Columna Política

domingo, 03 de octubre de 2010 00:00
domingo, 03 de octubre de 2010 00:00

Después del papelón de la Hostería de El Portezuelo, que terminó con el “seccionamiento de la cabeza” de Catalina Krapp, las cosas han vuelto a la calma dentro del radicalismo. El gobernador ha pedido a sus funcionarios que no dejen grietas en su gestión y ataquen focos de corrupción en ciernes, a tiempo que se trabaje pensando en los tiempos electorales que se avecinan. Pero mientras miran de soslayo el espectáculo medio circense que, por estos días, ofrece el peronismo, hay también algunos problemas que pueden tener solución o explotar con virulencia. Andalgalá y Valle Viejo siguen siendo objeto de múltiples preocupaciones y, mientras se busca las mejores alternativas para salir del atolladero, hay afiliados que, en voz baja, reclaman una pronta convocatoria de la Convención Provincial.


En realidad ya existe mora en el llamado a la Convención. De acuerdo con la Carta Orgánica, los convencionales debían haber discutido la constitución del organismo en agosto, pero voces autorizadas indican que el aplazamiento de debe a la necesidad de acomodar el Partido, férreamente, antes de establecer cualquier debate que, por la superposición de criterios o pedidos destemplados, pueda terminar en alguna pelea poco saludable para “la parsimonia” que se requiere. Por ejemplo, a nadie escapa que la oposición jalilista, apenas se reuna la Convención, vaya dejar escapar la posibilidad de solicitar elecciones internas para cargos electivos. Que nadie dude que el petitorio será rechazado por la mayoría renovadora-castillista, pero no deja de provocar turbulencias que alteran la sintonía radical. También se puede hablar del posible tercer mandato de Brizuela del Moral, de la eventualidad de que Ricardo Guzmán sea el sucesor o que alguien se despache con alguna acusación o hecho controversial. Lo formal, elegir las autoridades de la Convención o ratificar la continuidad del Frente Cívico y Social, está totalmente asegurado.

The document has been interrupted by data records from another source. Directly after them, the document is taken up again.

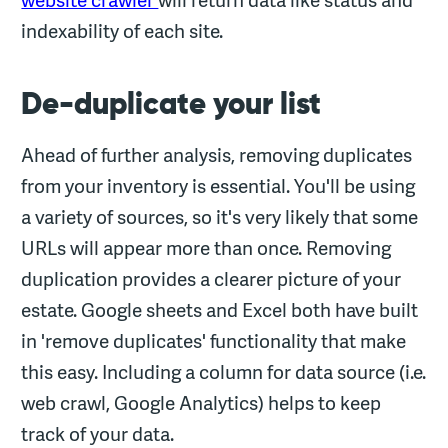
indexability of each site.
De-duplicate your list
Ahead of further analysis, removing duplicates
from your inventory is essential. You'll be using
a variety of sources, so it's very likely that some
URLs will appear more than once. Removing
duplication provides a clearer picture of your
estate. Google sheets and Excel both have built
in 'remove duplicates' functionality that make
this easy. Including a column for data source (i.e.
web crawl, Google Analytics) helps to keep
track of your data.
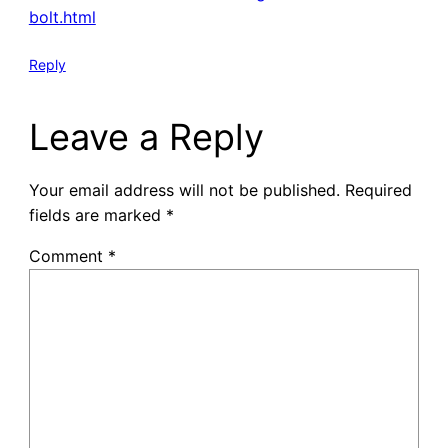
bolt.html
Reply
Leave a Reply
Your email address will not be published.
Required
fields are marked
*
Comment
*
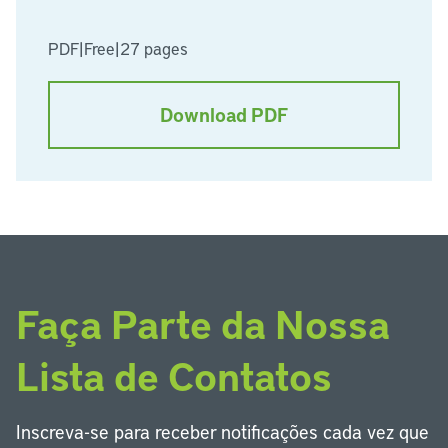
PDF
|
Free
|
27 pages
Download PDF
Faça Parte da Nossa
Lista de Contatos
Inscreva-se para receber notificações cada vez que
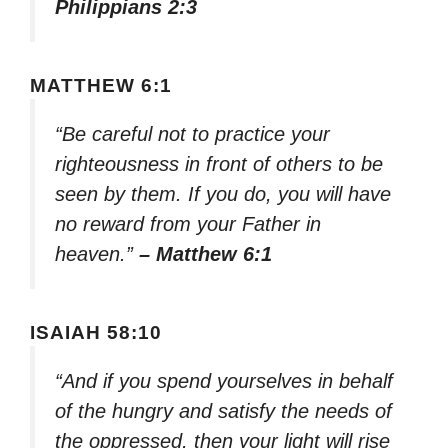
Philippians 2:3
MATTHEW 6:1
“Be careful not to practice your
righteousness in front of others to be
seen by them. If you do, you will have
no reward from your Father in
heaven.”
– Matthew 6:1
ISAIAH 58:10
“And if you spend yourselves in behalf
of the hungry and satisfy the needs of
the oppressed, then your light will rise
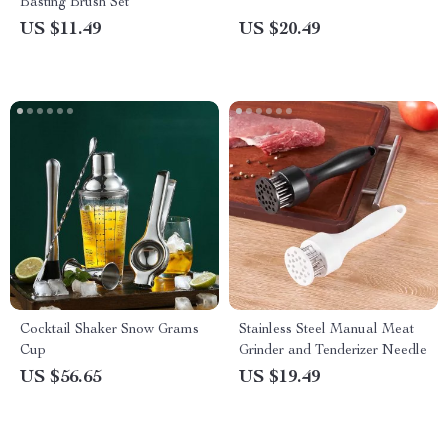
Basting Brush Set
US $11.49
US $20.49
Cocktail Shaker Snow Grams
Stainless Steel Manual Meat
Cup
Grinder and Tenderizer Needle
US $56.65
US $19.49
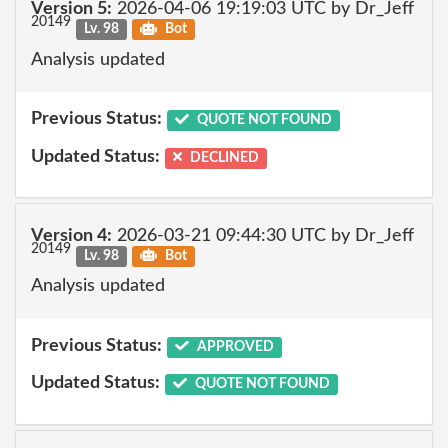
Version 5:
2026-04-06 19:19:03 UTC by Dr_Jeff
20149
Lv. 98
Bot
Analysis updated
Previous Status:
QUOTE NOT FOUND
Updated Status:
DECLINED
Version 4:
2026-03-21 09:44:30 UTC by Dr_Jeff
20149
Lv. 98
Bot
Analysis updated
Previous Status:
APPROVED
Updated Status:
QUOTE NOT FOUND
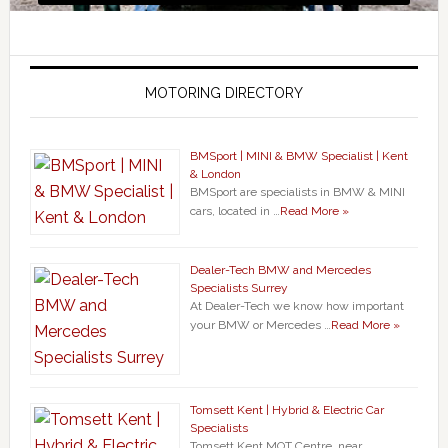
MOTORING DIRECTORY
BMSport | MINI & BMW Specialist | Kent
& London
BMSport are specialists in BMW & MINI
cars, located in …
Read More »
Dealer-Tech BMW and Mercedes
Specialists Surrey
At Dealer-Tech we know how important
your BMW or Mercedes …
Read More »
Tomsett Kent | Hybrid & Electric Car
Specialists
Tomsett Kent MOT Centre, near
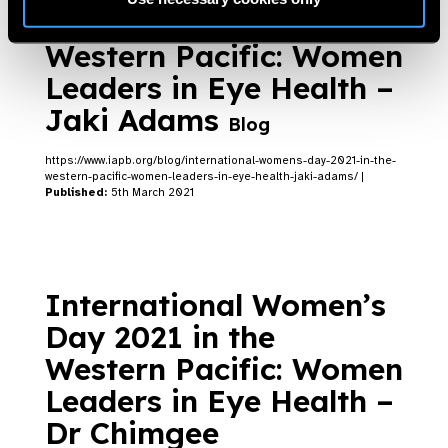
Day 2021 in the
Western Pacific: Women
Leaders in Eye Health –
Jaki Adams
Blog
https://www.iapb.org/blog/international-womens-day-2021-in-the-
western-pacific-women-leaders-in-eye-health-jaki-adams/ |
Published:
5th March 2021
International Women’s
Day 2021 in the
Western Pacific: Women
Leaders in Eye Health –
Dr Chimgee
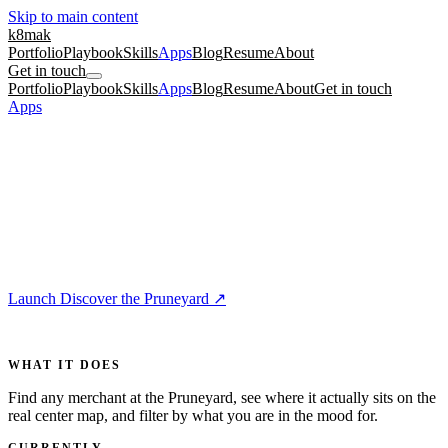
Skip to main content
k8mak
Portfolio
Playbook
Skills
Apps
Blog
Resume
About
Get in touch
Portfolio
Playbook
Skills
Apps
Blog
Resume
About
Get in touch
Apps
/
Discover the Pruneyard
For Home
5 min
🌳
Discover the Pruneyard
The Pruneyard in Campbell has dozens of shops, restaurants, and
studios, but no single place tells you who is there, where they sit,
and what is open right now.
Launch Discover the Pruneyard
↗
For
anyone visiting Campbell or curious about the Pruneyard
WHAT IT DOES
Find any merchant at the Pruneyard, see where it actually sits on the
real center map, and filter by what you are in the mood for.
CURRENTLY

Aparte de las discusiones, pocas por cierto, que pudieren existir por los cargos más apetitosos de la mesa del poder, ya existe una precandidatura en firme dentro del Frente Cívico y Social. Se trata de la de Roberto Reyna que, bajo el lema “por una nueva alternativa”, ha lanzado su campaña “Concejal 2011” a través de un colorido almanaque de mano. Con firme apoyo familiar, de cierta militancia, algunos medios importantes y el guiño de un alto pope radical, el hombre ha confiado que luchará hasta las últimas consecuencias para apoderarse de la candidatura que podría llevarlo, hasta el año 2015, a captar una poltrona en el recinto de calle Rivadavia al 1100.